## PROBLEM TO SOLVE:
Return verbatim the run of lines that opens with the line holding "middle mcp: (186, 193)" and closes with the last line of the records.

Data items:
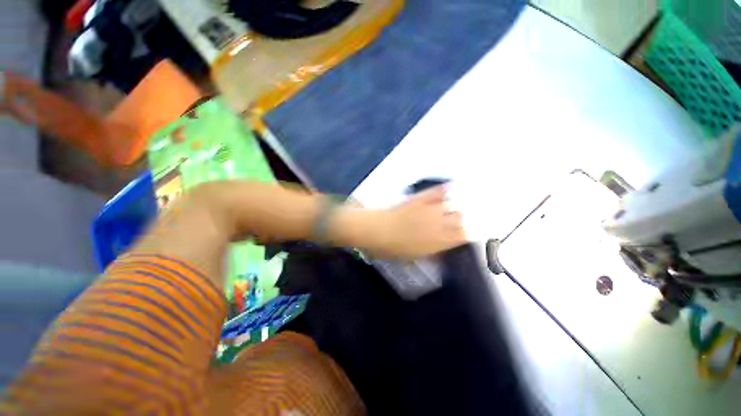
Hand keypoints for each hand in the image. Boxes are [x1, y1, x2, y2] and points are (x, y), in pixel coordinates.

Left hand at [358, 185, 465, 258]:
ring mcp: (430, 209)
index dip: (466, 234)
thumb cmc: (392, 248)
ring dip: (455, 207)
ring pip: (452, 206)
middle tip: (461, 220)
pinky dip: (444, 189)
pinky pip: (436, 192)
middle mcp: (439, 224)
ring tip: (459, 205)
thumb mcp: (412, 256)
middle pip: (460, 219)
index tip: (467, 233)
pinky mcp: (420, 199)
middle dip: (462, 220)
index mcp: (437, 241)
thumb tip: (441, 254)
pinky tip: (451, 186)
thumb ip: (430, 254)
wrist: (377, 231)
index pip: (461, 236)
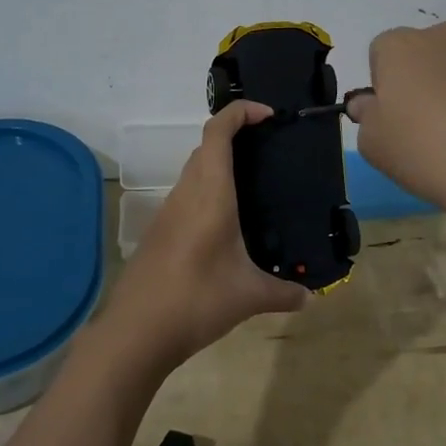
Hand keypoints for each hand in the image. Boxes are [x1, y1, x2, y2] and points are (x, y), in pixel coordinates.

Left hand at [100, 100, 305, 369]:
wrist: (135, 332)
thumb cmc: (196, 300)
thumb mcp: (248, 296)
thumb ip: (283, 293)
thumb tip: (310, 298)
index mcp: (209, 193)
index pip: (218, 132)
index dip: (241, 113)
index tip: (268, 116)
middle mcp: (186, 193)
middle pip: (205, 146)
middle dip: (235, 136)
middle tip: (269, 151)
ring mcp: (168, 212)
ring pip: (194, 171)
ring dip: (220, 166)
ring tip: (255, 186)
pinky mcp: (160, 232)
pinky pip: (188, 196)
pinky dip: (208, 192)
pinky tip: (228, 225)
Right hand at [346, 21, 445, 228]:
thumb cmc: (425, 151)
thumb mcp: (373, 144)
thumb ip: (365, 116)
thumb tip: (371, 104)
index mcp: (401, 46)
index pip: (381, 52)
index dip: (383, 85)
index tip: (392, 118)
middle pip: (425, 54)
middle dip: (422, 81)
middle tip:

## ANSWER TO THIS PROBLEM:
middle mcp: (186, 193)
middle pip: (205, 146)
middle dip: (235, 136)
middle tip: (269, 151)
ring mcp: (168, 212)
ring pip: (194, 171)
ring dip: (220, 166)
ring tip: (255, 186)
pinky mcp: (160, 232)
pinky pip: (188, 196)
pinky dip: (208, 192)
pinky tip: (228, 225)
Right hand at [346, 21, 445, 228]:
thumb cmc: (425, 151)
thumb mcp: (373, 144)
thumb ip: (365, 116)
thumb tip: (371, 104)
index mcp: (401, 46)
index pip: (381, 52)
index dip: (383, 85)
index tip: (392, 118)
middle pip: (425, 54)
middle dip: (422, 81)
middle tip:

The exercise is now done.